Surface morphology of the gel microparticles.
H5N1 influenza has raised concerns about the potentiality of a influenza pandemic due to its fatality rate, broad host range, and genetic mutation. As of July of 2013, a total of 633 infections in human have been confirmed by World Health Organization (WHO) and with a fatality rate of 59% since 2003. Vaccination is thus far the most effective way to prevent infection and avoid an influenza pandemic. H5N1 split vaccine is of interest for safety profiles, but its immunogenicity is relatively low. Thus, adjuvants are needed to increase the efficacy of split vaccines.
Aiming to enhance the immunogenicity of H5N1 split vaccine, a novel antigen delivery system based on quaternized chitosan hydrogel microparticles (Gel MPs) with multiple mechanisms of immunity enhancement has been developed by a Chinese Academy of Sciences research team.
Gel MPs, chitosan and glycerophosphate (GP), as the main components, are biocompatible, high water content, pH sensitive and positive charged. As a particulate antigen delivery system, Gel MPs have the ability to protect antigen against degradation, enhance antigen capture by immune cells and form an antigen depot at injection site to release antigen sustainedly. Moreover, Gel MPs with pH sensitivity and positive charged surface have high loading efficiency of H5N1 split antigen and controlled release profiles of antigen in the immune cells, which is in favor of enhancing immune responses.

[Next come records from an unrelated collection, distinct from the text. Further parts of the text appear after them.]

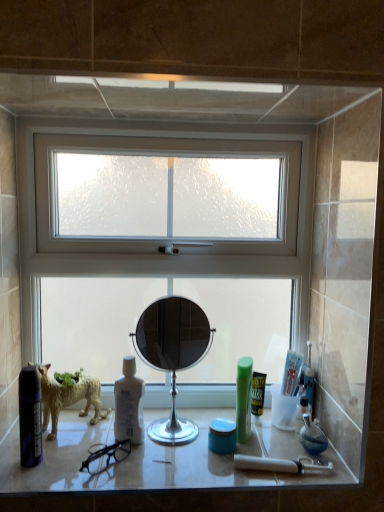
Identify the location of free point behind silver/metallic mirror at center. (182, 411).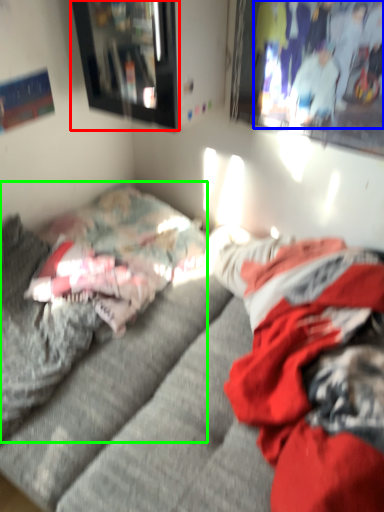
Question: Based on their relative distances, which object is farther from picture frame (highlighted by a red box)? Choose from couple (highlighted by a blue box) and bed (highlighted by a green box).

Choices:
 (A) couple
 (B) bed

Answer: (B)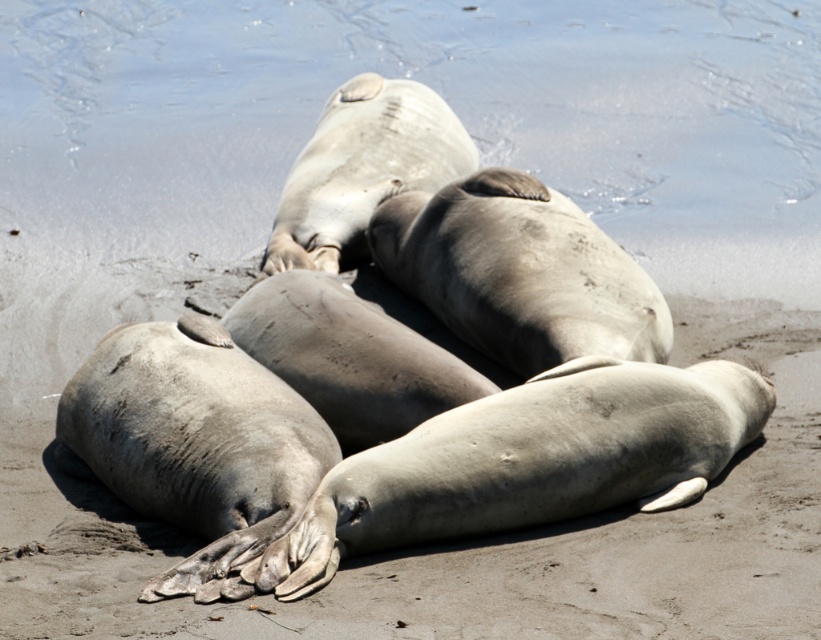
You are standing on the beach where the elephant seals are resting. You want to find the clear water to cool off your feet. According to the coordinates provided, where should you look to find the clear water at upper center?

The clear water at upper center is located at coordinates point (447, 102).

You are a photographer trying to capture the entire scene of the elephant seals on the beach. You notice the clear water at upper center and the gray sandy beach at center. Which area should you focus on to ensure the seals and their surroundings are fully visible in your photo?

The gray sandy beach at center is larger than the clear water at upper center, so focusing on the gray sandy beach at center will ensure the seals and their surroundings are fully visible in your photo.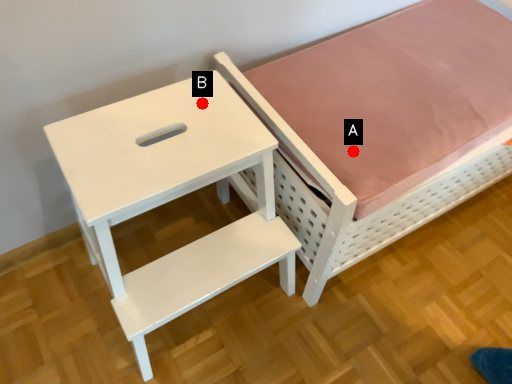
Question: Two points are circled on the image, labeled by A and B beside each circle. Which of the following is the closest to the observer?

Choices:
 (A) A is closer
 (B) B is closer

Answer: (B)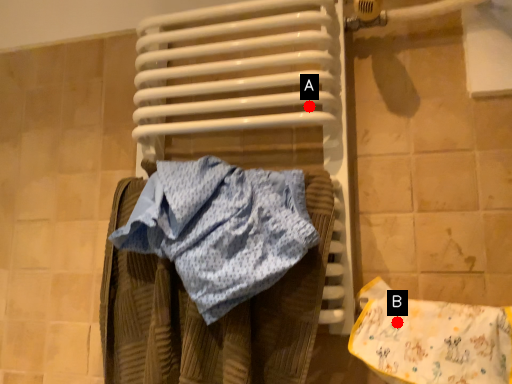
Question: Two points are circled on the image, labeled by A and B beside each circle. Among these points, which one is farthest from the camera?

Choices:
 (A) A is further
 (B) B is further

Answer: (A)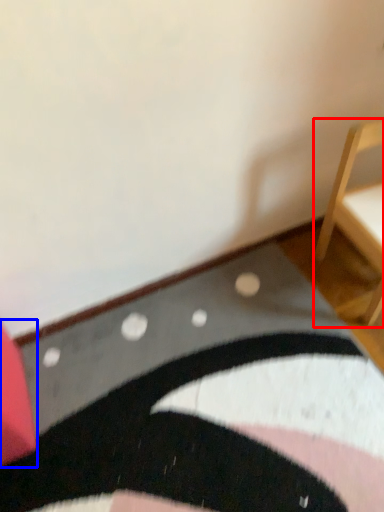
Question: Among these objects, which one is farthest to the camera, furniture (highlighted by a red box) or furniture (highlighted by a blue box)?

Choices:
 (A) furniture
 (B) furniture

Answer: (A)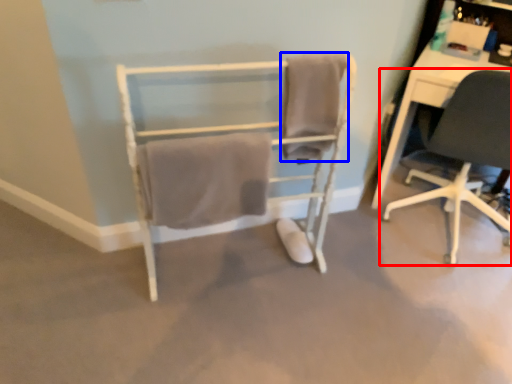
Question: Which of the following is the closest to the observer, chair (highlighted by a red box) or bath towel (highlighted by a blue box)?

Choices:
 (A) chair
 (B) bath towel

Answer: (B)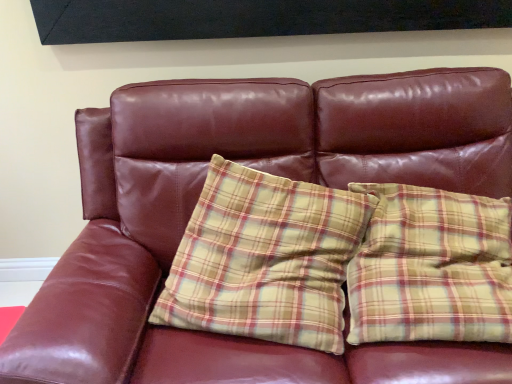
Question: Based on their positions, is yellow plaid pillow at center, acting as the second pillow starting from the right, located to the left or right of yellow plaid pillow at right, positioned as the 1th pillow in right-to-left order?

Choices:
 (A) right
 (B) left

Answer: (B)

Question: In terms of height, does yellow plaid pillow at center, placed as the 1th pillow when sorted from left to right, look taller or shorter compared to yellow plaid pillow at right, which is the second pillow in left-to-right order?

Choices:
 (A) tall
 (B) short

Answer: (A)

Question: From the image's perspective, relative to yellow plaid pillow at right, which is the second pillow in left-to-right order, is yellow plaid pillow at center, acting as the second pillow starting from the right, above or below?

Choices:
 (A) below
 (B) above

Answer: (A)

Question: Based on their positions, is yellow plaid pillow at right, which is the second pillow in left-to-right order, located to the left or right of yellow plaid pillow at center, acting as the second pillow starting from the right?

Choices:
 (A) left
 (B) right

Answer: (B)

Question: From a real-world perspective, relative to yellow plaid pillow at center, placed as the 1th pillow when sorted from left to right, is yellow plaid pillow at right, which is the second pillow in left-to-right order, vertically above or below?

Choices:
 (A) below
 (B) above

Answer: (B)

Question: Choose the correct answer: Is yellow plaid pillow at right, positioned as the 1th pillow in right-to-left order, inside yellow plaid pillow at center, placed as the 1th pillow when sorted from left to right, or outside it?

Choices:
 (A) inside
 (B) outside

Answer: (B)

Question: From the image's perspective, is yellow plaid pillow at right, positioned as the 1th pillow in right-to-left order, located above or below yellow plaid pillow at center, acting as the second pillow starting from the right?

Choices:
 (A) below
 (B) above

Answer: (B)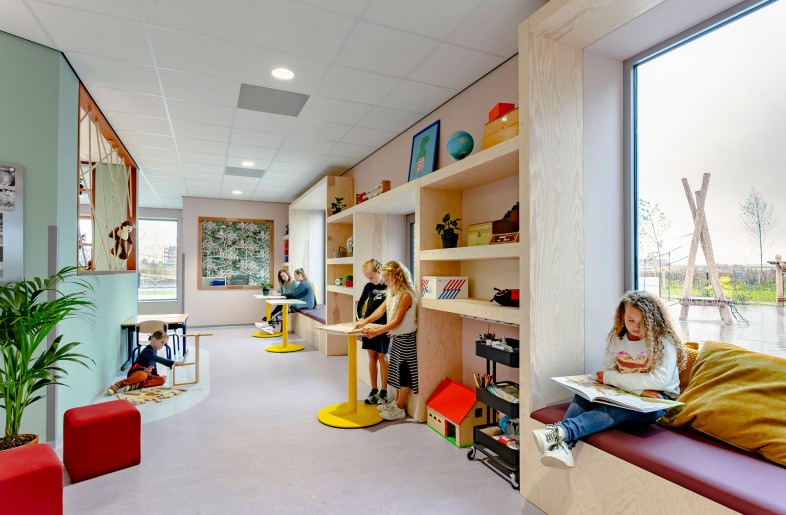
Where is `light bulb`? The height and width of the screenshot is (515, 786). light bulb is located at coordinates (281, 74).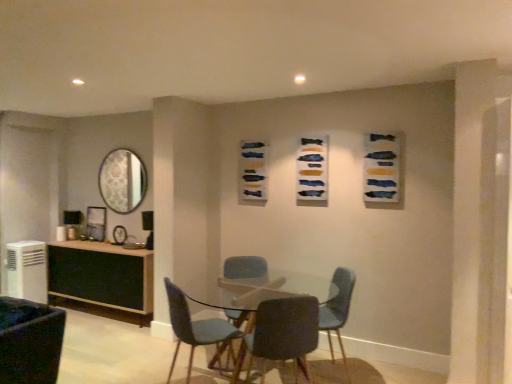
Image resolution: width=512 pixels, height=384 pixels. I want to click on vacant position to the left of clear glass table at center, so click(152, 362).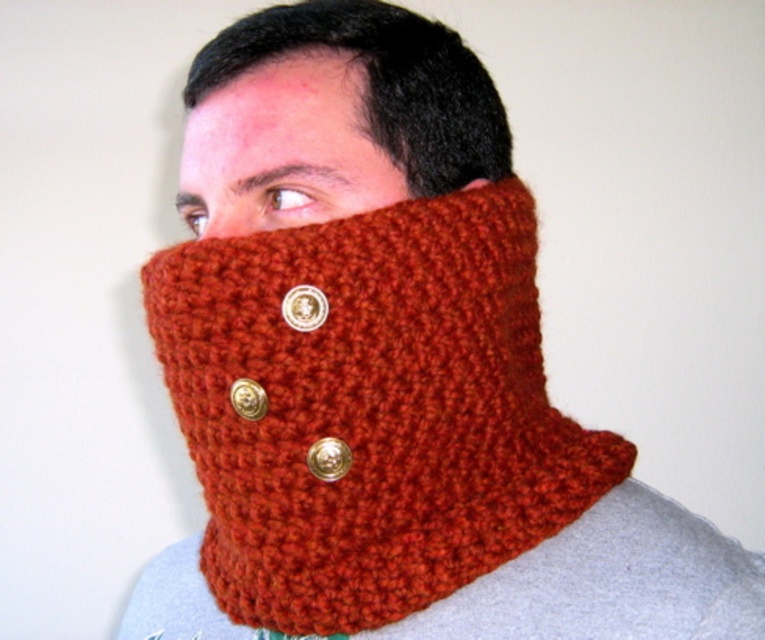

Gel MPs are superior as a vaccine delivery system due to their ability to: (1) enhance cellular uptake and endosomal escape of antigens in immune cells; (2) significantly activate immune system; (3) form an antigen depot and recruit immunity cells to improve antigen capture. Further in vivo investigation demonstrated that Gel MPs are efficient antigen delivery vehicles to enhance both humoral and cellular immune responses against H5N1 split antigen. Beyond that, considering the multiple immune enhancement mechanisms of Gel MPs, it will be possible to deliver DNA vaccines and most likely, other split and/or subunit vaccines against bacterial and virus infections. Moreover, these findings should offer positive contributions to the rational design and development of efficient and safe antigen delivery systems.